Fix one subinterval $J = [a,b] \subset I$ from this subdivision and a trivialization over $U \times J$. Let $r$ be the rank of $E$, and choose a smooth local frame
\begin{align*}
e_1,\dots,e_r: U \times J \to F^*E
\end{align*}
for $F^*E$ over $U \times J$. In this frame, a section along $\gamma_x$ has the form
\begin{align*}
s(t) = \sum_{a=1}^r u_a(t)e_a(x,t),
\end{align*}
where $u: J \to \mathbb{R}^r$ is the coefficient map defined by
\begin{align*}
u(t) = (u_1(t),\dots,u_r(t)).
\end{align*}
Define smooth coefficient functions $A_{ba}: U \times J \to \mathbb{R}$ by
\begin{align*}
\nabla_T e_a = \sum_{b=1}^r A_{ba}e_b.
\end{align*}
The parallel transport equation $\nabla_Ts=0$ becomes
\begin{align*}
\frac{d u_b}{dt}(t) + \sum_{a=1}^r A_{ba}(x,t)u_a(t)=0,
\qquad b=1,\dots,r.
\end{align*}
Equivalently,
\begin{align*}
\frac{d u}{dt}(t) = -A(x,t)u(t),
\end{align*}
where $A: U \times J \to \mathbb{R}^{r \times r}$ is the smooth matrix-valued map defined by
\begin{align*}
A(x,t) = (A_{ba}(x,t))_{b,a}.
\end{align*}
Let $I_r \in \mathbb{R}^{r \times r}$ denote the identity matrix.

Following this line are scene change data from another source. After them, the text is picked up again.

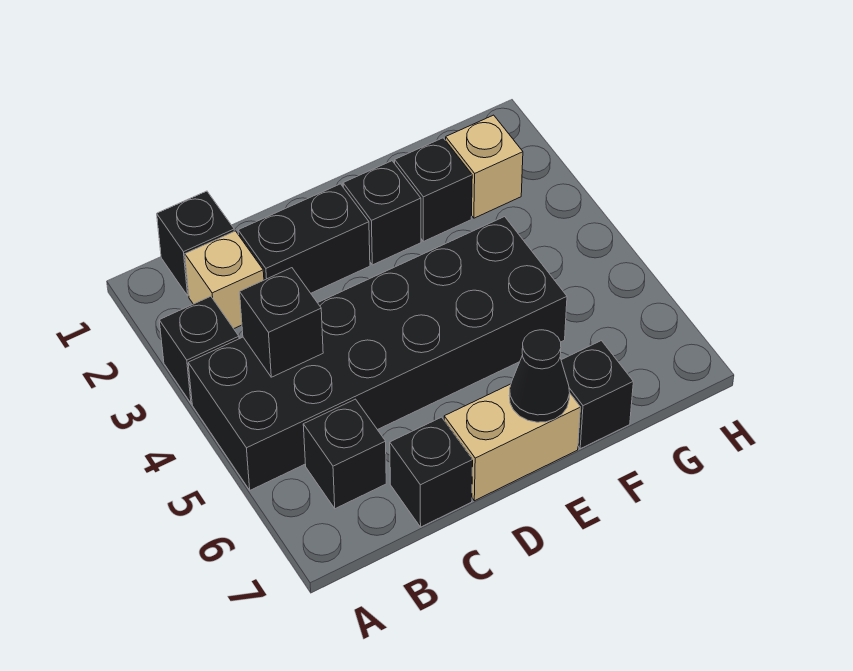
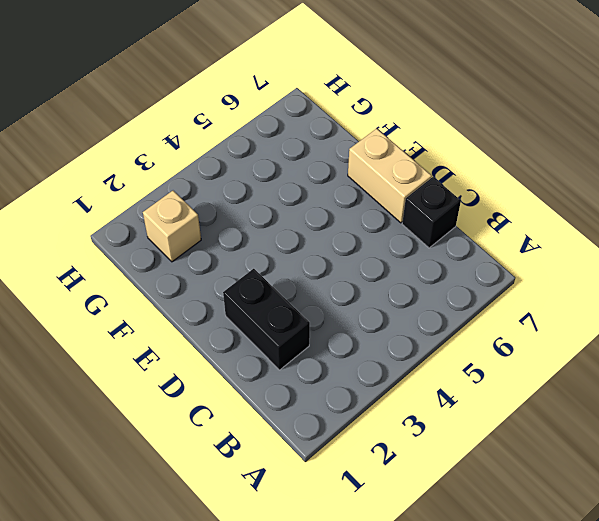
none -> black 1x1 brick [159,296,239,404]
none -> black 2x6 brick [188,217,567,490]
none -> black 1x1 brick [157,191,234,296]

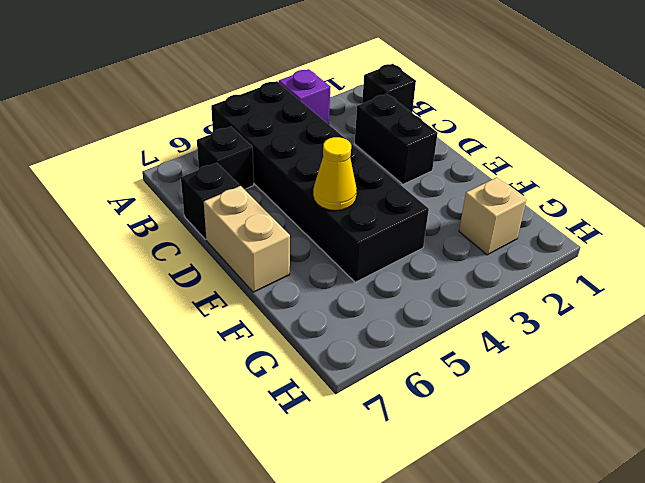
purple 1x1 brick [279,69,331,124] -> black 1x1 brick [159,296,239,404]
yellow 1x1 cone [313,137,357,210] -> none
none -> tan 1x1 brick [185,231,264,329]
none -> black 1x1 brick [343,161,421,265]
none -> black 1x1 brick [395,138,472,241]

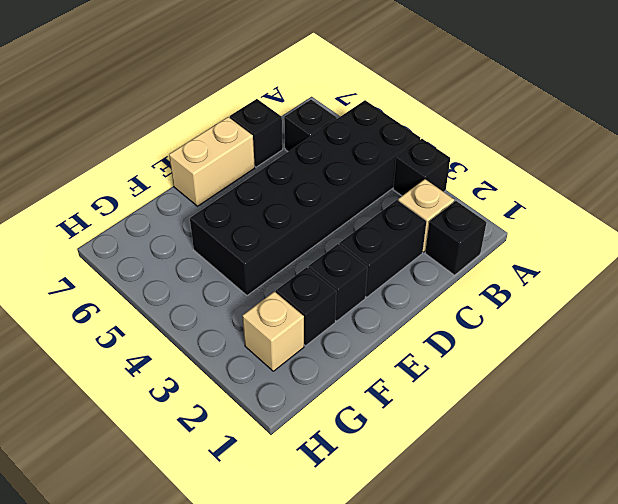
none -> black 1x1 brick [561,341,633,449]
none -> black 1x1 brick [240,268,323,377]
none -> black 1x1 cone [509,330,570,422]

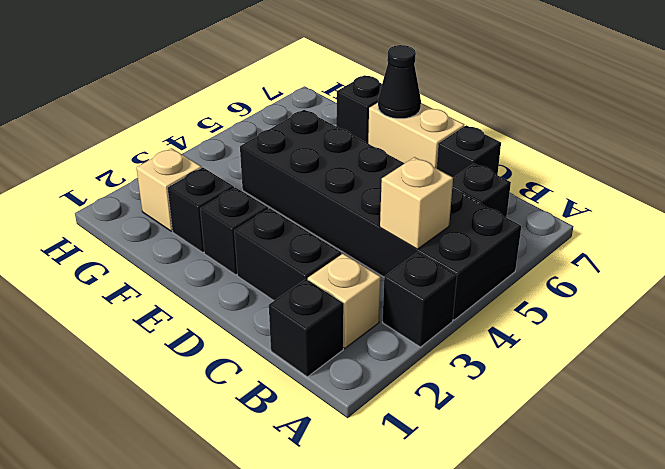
tan 1x1 brick [380,157,453,249] -> black 1x1 brick [240,268,323,377]

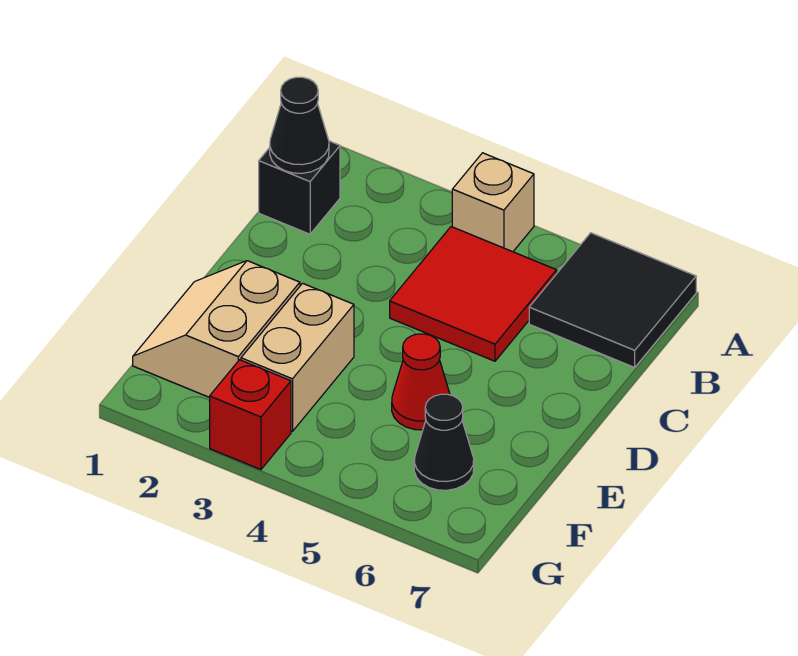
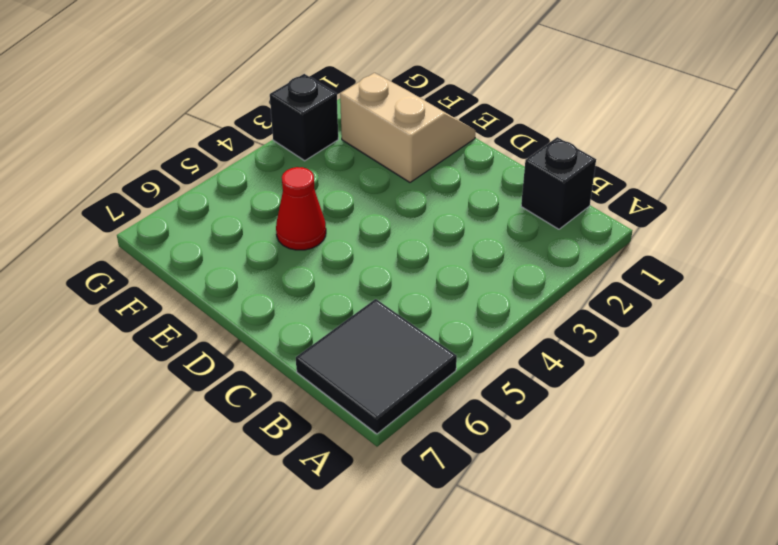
black 1x1 brick [270,74,338,161] -> red 1x1 brick [210,360,291,470]
none -> tan 1x1 brick [452,153,534,252]
none -> red 2x2 tile [390,227,557,361]

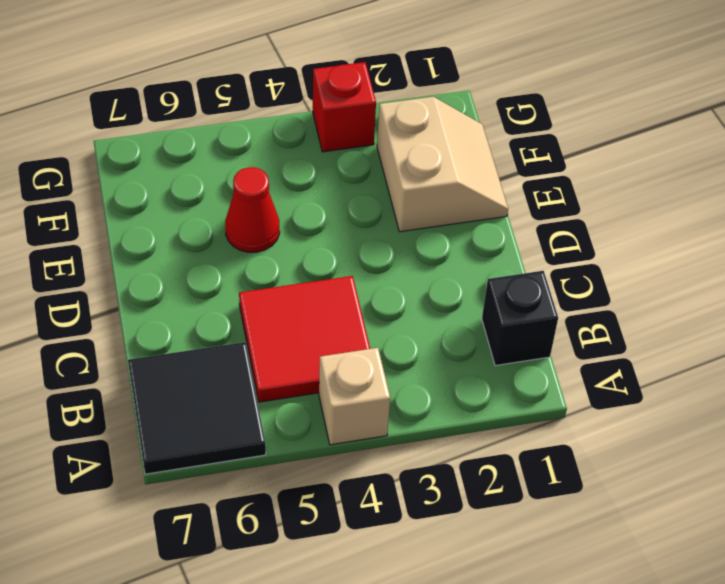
none -> tan 1x2 brick [241,283,354,431]
none -> black 1x1 cone [414,394,474,490]

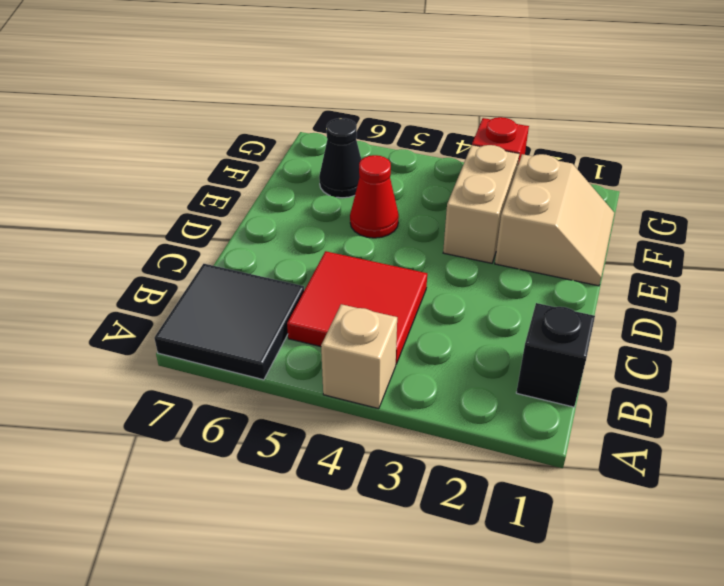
none -> black 1x1 cone [270,77,329,173]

For the fixed subinterval $J=[a,b]$, let $\Phi_J: U \times J \to \mathbb{R}^{r \times r}$ be the fundamental matrix solution of the initial value problem
\begin{align*}
\frac{\partial \Phi_J}{\partial t}(x,t) = -A(x,t)\Phi_J(x,t).
\end{align*}
The initial condition is
\begin{align*}
\Phi_J(x,a) = I_r.
\end{align*}
By smooth dependence of ODE solutions on parameters, applied to this linear system with smooth coefficient matrix $A$, the map $\Phi_J$ is smooth in $(x,t)$. In the chosen frame, the transport from time $a$ to time $b$ is represented by the matrix $\Phi_J(x,b)$, so its local representative is the map $U \times \mathbb{R}^r \to U \times \mathbb{R}^r$ given by
\begin{align*}
(x,\xi) \mapsto (x,\Phi_J(x,b)\xi).
\end{align*}
This map is smooth. Composing the finitely many smooth local transports and smooth frame-transition maps from the subdivision gives a smooth representative for the full map $P$ near $x_0$. Since $x_0$ was arbitrary, $P$ is a smooth vector bundle map.